_Exercise_. If any record holds an image, omit the image and print the rest exactly.

(Collected data)
+===+

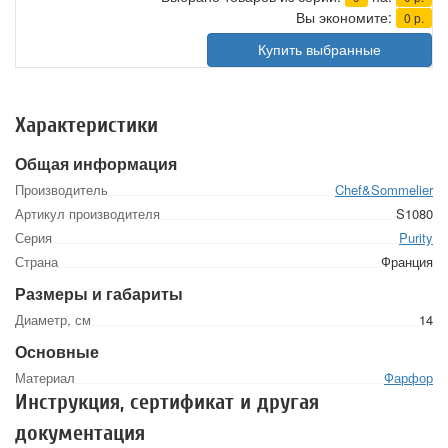
Вы экономите:
0
р.
Купить выбранные
Характеристики
Общая информация
Производитель
Chef&Sommelier
Артикул производителя
S1080
Серия
Purity
Страна
Франция
Размеры и габариты
Диаметр, см
14
Основные
Материал
Фарфор
Инструкция, сертификат и другая
документация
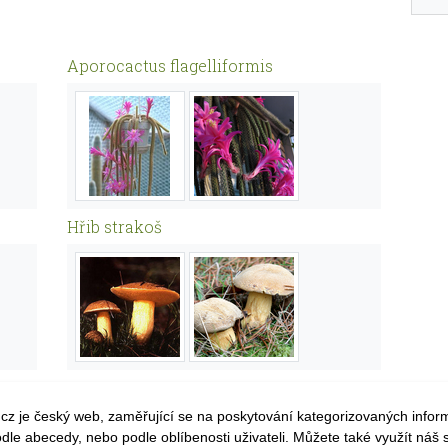
Aporocactus flagelliformis
Hřib strakoš
n.cz je český web, zaměřující se na poskytování kategorizovaných infor
dle abecedy, nebo podle oblíbenosti uživateli. Můžete také využít náš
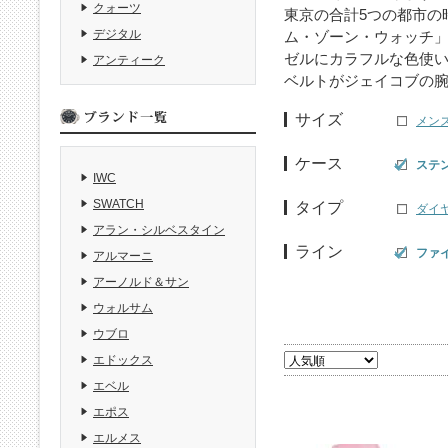
クォーツ
東京の合計5つの都市の
デジタル
ム・ゾーン・ウォッチ」
ゼルにカラフルな色使
アンティーク
ベルトがジェイコブの
サイズ
メン
ケース
ステ
IWC
SWATCH
タイプ
ダイ
アラン・シルベスタイン
ライン
ファ
アルマーニ
アーノルド＆サン
ウォルサム
ウブロ
エドックス
エベル
エポス
エルメス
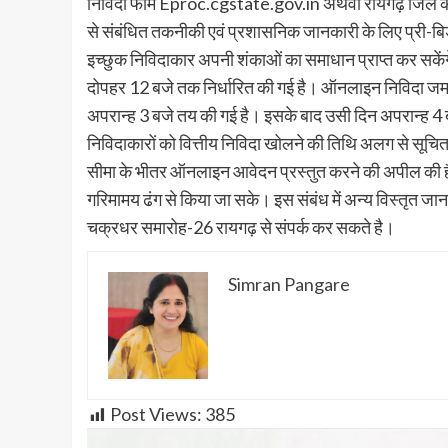
निविदा फार्म Eproc.cgstate.gov.in अथवा रायगढ़ जिले 
से संबंधित तकनीकी एवं प्रशासनिक जानकारी के लिए प्री-ब
इच्छुक निविदाकार अपनी शंकाओं का समाधान प्राप्त कर सकेंगे
दोपहर 12 बजे तक निर्धारित की गई है। ऑनलाइन निविदा जमा
अपरान्ह 3 बजे तय की गई है। इसके बाद उसी दिन अपरान्ह 4 
निविदाकारों को वित्तीय निविदा खोलने की तिथि अलग से सूचित 
सीमा के भीतर ऑनलाइन आवेदन प्रस्तुत करने की अपील की ह
गरिमामय ढंग से किया जा सके। इस संबंध में अन्य विस्तृत जा
चक्रधर समारोह-26 रायगढ़ से संपर्क कर सकते है।
Simran Pangare
Post Views:
385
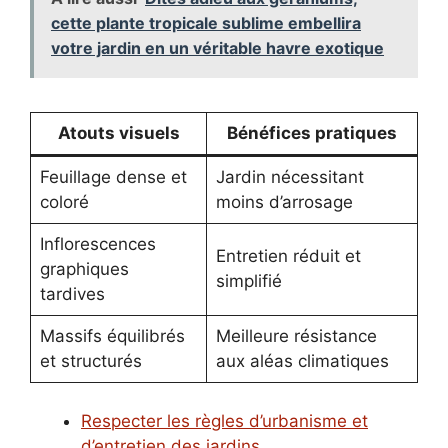
cette plante tropicale sublime embellira
votre jardin en un véritable havre exotique
Atouts visuels
Bénéfices pratiques
Feuillage dense et
Jardin nécessitant
coloré
moins d’arrosage
Inflorescences
Entretien réduit et
graphiques
simplifié
tardives
Massifs équilibrés
Meilleure résistance
et structurés
aux aléas climatiques
Respecter les règles d’urbanisme et
d’entretien des jardins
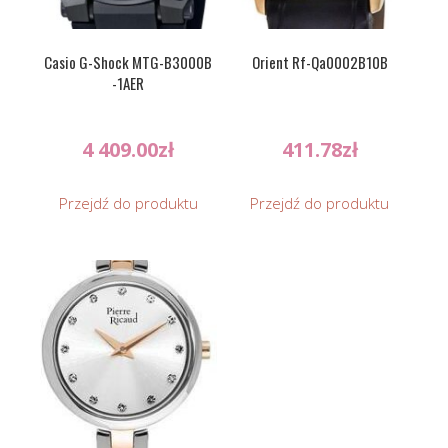
Casio G-Shock MTG-B3000B
Orient Rf-Qa0002B10B
-1AER
4 409.00
zł
411.78
zł
Przejdź do produktu
Przejdź do produktu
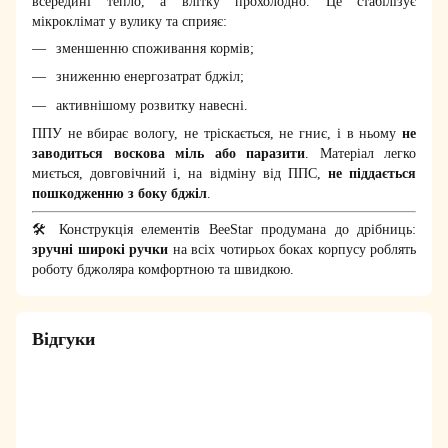
всередині тепло, а влітку прохолодно. Це стабілізує
мікроклімат у вулику та сприяє:
зменшенню споживання кормів;
зниженню енергозатрат бджіл;
активнішому розвитку навесні.
ППУ не вбирає вологу, не тріскається, не гниє, і в ньому
не
заводиться воскова міль або паразити
. Матеріал легко
миється, довговічний і, на відміну від ППС,
не піддається
пошкодженню з боку бджіл
.
🛠 Конструкція елементів BeeStar продумана до дрібниць:
зручні широкі ручки
на всіх чотирьох боках корпусу роблять
роботу бджоляра комфортною та швидкою.
Відгуки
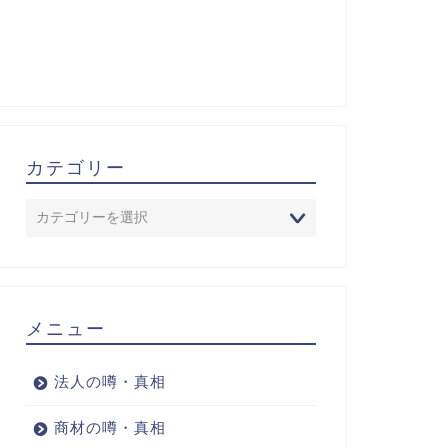
カテゴリー
メニュー
法人の噂・真相
商材の噂・真相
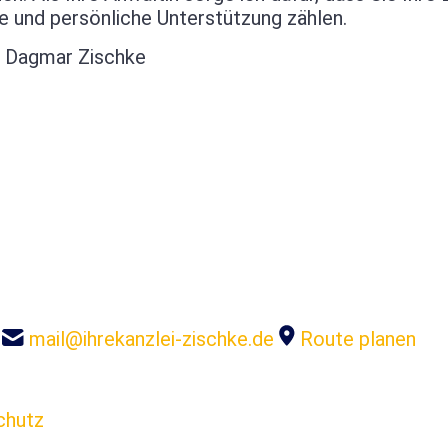
e und persönliche Unterstützung zählen.
n Dagmar Zischke
mail@ihrekanzlei-zischke.de
Route planen
chutz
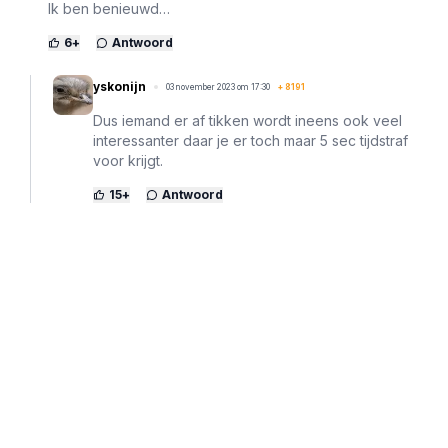
Ik ben benieuwd…
6
+
Antwoord
yskonijn
03 november 2023 om 17:30
+
8191
Dus iemand er af tikken wordt ineens ook veel
interessanter daar je er toch maar 5 sec tijdstraf
voor krijgt.
15
+
Antwoord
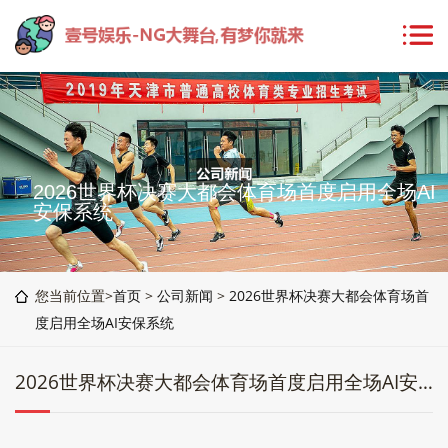
2026世界杯决赛大都会体育场首度启用全场AI
安保系统
您当前位置>
首页
>
公司新闻
>
2026世界杯决赛大都会体育场首
度启用全场AI安保系统
2026世界杯决赛大都会体育场首度启用全场AI安保系统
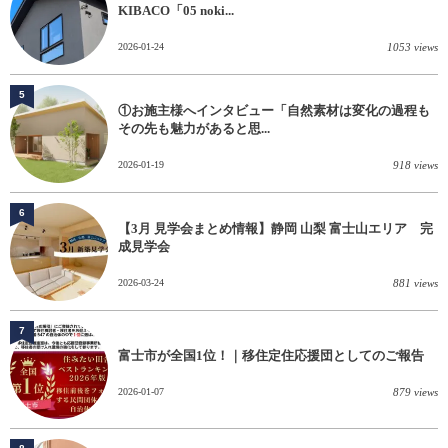
KIBACO「05 noki...
2026-01-24
1053 views
5
①お施主様へインタビュー「自然素材は変化の過程も
その先も魅力があると思...
2026-01-19
918 views
6
【3月 見学会まとめ情報】静岡 山梨 富士山エリア 完
成見学会
2026-03-24
881 views
7
富士市が全国1位！｜移住定住応援団としてのご報告
2026-01-07
879 views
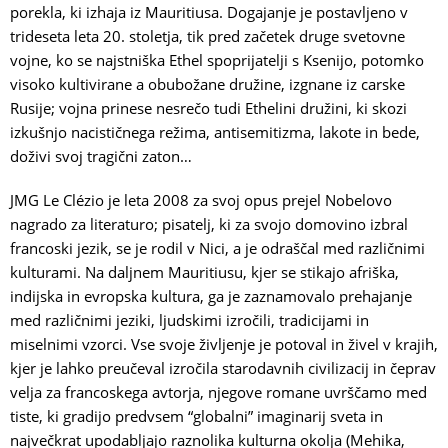
porekla, ki izhaja iz Mauritiusa. Dogajanje je postavljeno v
trideseta leta 20. stoletja, tik pred začetek druge svetovne
vojne, ko se najstniška Ethel spoprijatelji s Ksenijo, potomko
visoko kultivirane a obubožane družine, izgnane iz carske
Rusije; vojna prinese nesrečo tudi Ethelini družini, ki skozi
izkušnjo nacističnega režima, antisemitizma, lakote in bede,
doživi svoj tragični zaton…
JMG Le Clézio je leta 2008 za svoj opus prejel Nobelovo
nagrado za literaturo; pisatelj, ki za svojo domovino izbral
francoski jezik, se je rodil v Nici, a je odraščal med različnimi
kulturami. Na daljnem Mauritiusu, kjer se stikajo afriška,
indijska in evropska kultura, ga je zaznamovalo prehajanje
med različnimi jeziki, ljudskimi izročili, tradicijami in
miselnimi vzorci. Vse svoje življenje je potoval in živel v krajih,
kjer je lahko preučeval izročila starodavnih civilizacij in čeprav
velja za francoskega avtorja, njegove romane uvrščamo med
tiste, ki gradijo predvsem “globalni” imaginarij sveta in
največkrat upodabljajo raznolika kulturna okolja (Mehika,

+===+

_Answer section_.
Вы экономите:
0
р.
Купить выбранные
Характеристики
Общая информация
Производитель
Chef&Sommelier
Артикул производителя
S1080
Серия
Purity
Страна
Франция
Размеры и габариты
Диаметр, см
14
Основные
Материал
Фарфор
Инструкция, сертификат и другая
документация
Aporocactus flagelliformis
Hřib strakoš
n.cz je český web, zaměřující se na poskytování kategorizovaných infor
dle abecedy, nebo podle oblíbenosti uživateli. Můžete také využít náš
クォーツ
東京の合計5つの都市の
デジタル
ム・ゾーン・ウォッチ」
ゼルにカラフルな色使
アンティーク
ベルトがジェイコブの
サイズ
メン
ケース
ステ
IWC
SWATCH
タイプ
ダイ
アラン・シルベスタイン
ライン
ファ
アルマーニ
アーノルド＆サン
ウォルサム
ウブロ
エドックス
エベル
エポス
エルメス
निविदा फार्म Eproc.cgstate.gov.in अथवा रायगढ़ जिले 
से संबंधित तकनीकी एवं प्रशासनिक जानकारी के लिए प्री-ब
इच्छुक निविदाकार अपनी शंकाओं का समाधान प्राप्त कर सकेंगे
दोपहर 12 बजे तक निर्धारित की गई है। ऑनलाइन निविदा जमा
अपरान्ह 3 बजे तय की गई है। इसके बाद उसी दिन अपरान्ह 4 
निविदाकारों को वित्तीय निविदा खोलने की तिथि अलग से सूचित 
सीमा के भीतर ऑनलाइन आवेदन प्रस्तुत करने की अपील की ह
गरिमामय ढंग से किया जा सके। इस संबंध में अन्य विस्तृत जा
चक्रधर समारोह-26 रायगढ़ से संपर्क कर सकते है।
Simran Pangare
Post Views:
385
cette plante tropicale sublime embellira
votre jardin en un véritable havre exotique
Atouts visuels
Bénéfices pratiques
Feuillage dense et
Jardin nécessitant
coloré
moins d’arrosage
Inflorescences
Entretien réduit et
graphiques
simplifié
tardives
Massifs équilibrés
Meilleure résistance
et structurés
aux aléas climatiques
Respecter les règles d’urbanisme et
d’entretien des jardins
Casio G-Shock MTG-B3000B
Orient Rf-Qa0002B10B
-1AER
4 409.00
zł
411.78
zł
Przejdź do produktu
Przejdź do produktu
всередині тепло, а влітку прохолодно. Це стабілізує
мікроклімат у вулику та сприяє:
зменшенню споживання кормів;
зниженню енергозатрат бджіл;
активнішому розвитку навесні.
ППУ не вбирає вологу, не тріскається, не гниє, і в ньому
не
заводиться воскова міль або паразити
. Матеріал легко
миється, довговічний і, на відміну від ППС,
не піддається
пошкодженню з боку бджіл
.
🛠 Конструкція елементів BeeStar продумана до дрібниць:
зручні широкі ручки
на всіх чотирьох боках корпусу роблять
роботу бджоляра комфортною та швидкою.
Відгуки
カテゴリー
メニュー
法人の噂・真相
商材の噂・真相
e und persönliche Unterstützung zählen.
n Dagmar Zischke
mail@ihrekanzlei-zischke.de
Route planen
chutz
Ik ben benieuwd…
6
+
Antwoord
yskonijn
03 november 2023 om 17:30
+
8191
Dus iemand er af tikken wordt ineens ook veel
interessanter daar je er toch maar 5 sec tijdstraf
voor krijgt.
15
+
Antwoord
2026世界杯决赛大都会体育场首度启用全场AI
安保系统
您当前位置>
首页
>
公司新闻
>
2026世界杯决赛大都会体育场首
度启用全场AI安保系统
2026世界杯决赛大都会体育场首度启用全场AI安保系统
KIBACO「05 noki...
2026-01-24
1053 views
5
①お施主様へインタビュー「自然素材は変化の過程も
その先も魅力があると思...
2026-01-19
918 views
6
【3月 見学会まとめ情報】静岡 山梨 富士山エリア 完
成見学会
2026-03-24
881 views
7
富士市が全国1位！｜移住定住応援団としてのご報告
2026-01-07
879 views
porekla, ki izhaja iz Mauritiusa. Dogajanje je postavljeno v
trideseta leta 20. stoletja, tik pred začetek druge svetovne
vojne, ko se najstniška Ethel spoprijatelji s Ksenijo, potomko
visoko kultivirane a obubožane družine, izgnane iz carske
Rusije; vojna prinese nesrečo tudi Ethelini družini, ki skozi
izkušnjo nacističnega režima, antisemitizma, lakote in bede,
doživi svoj tragični zaton…
JMG Le Clézio je leta 2008 za svoj opus prejel Nobelovo
nagrado za literaturo; pisatelj, ki za svojo domovino izbral
francoski jezik, se je rodil v Nici, a je odraščal med različnimi
kulturami. Na daljnem Mauritiusu, kjer se stikajo afriška,
indijska in evropska kultura, ga je zaznamovalo prehajanje
med različnimi jeziki, ljudskimi izročili, tradicijami in
miselnimi vzorci. Vse svoje življenje je potoval in živel v krajih,
kjer je lahko preučeval izročila starodavnih civilizacij in čeprav
velja za francoskega avtorja, njegove romane uvrščamo med
tiste, ki gradijo predvsem “globalni” imaginarij sveta in
največkrat upodabljajo raznolika kulturna okolja (Mehika,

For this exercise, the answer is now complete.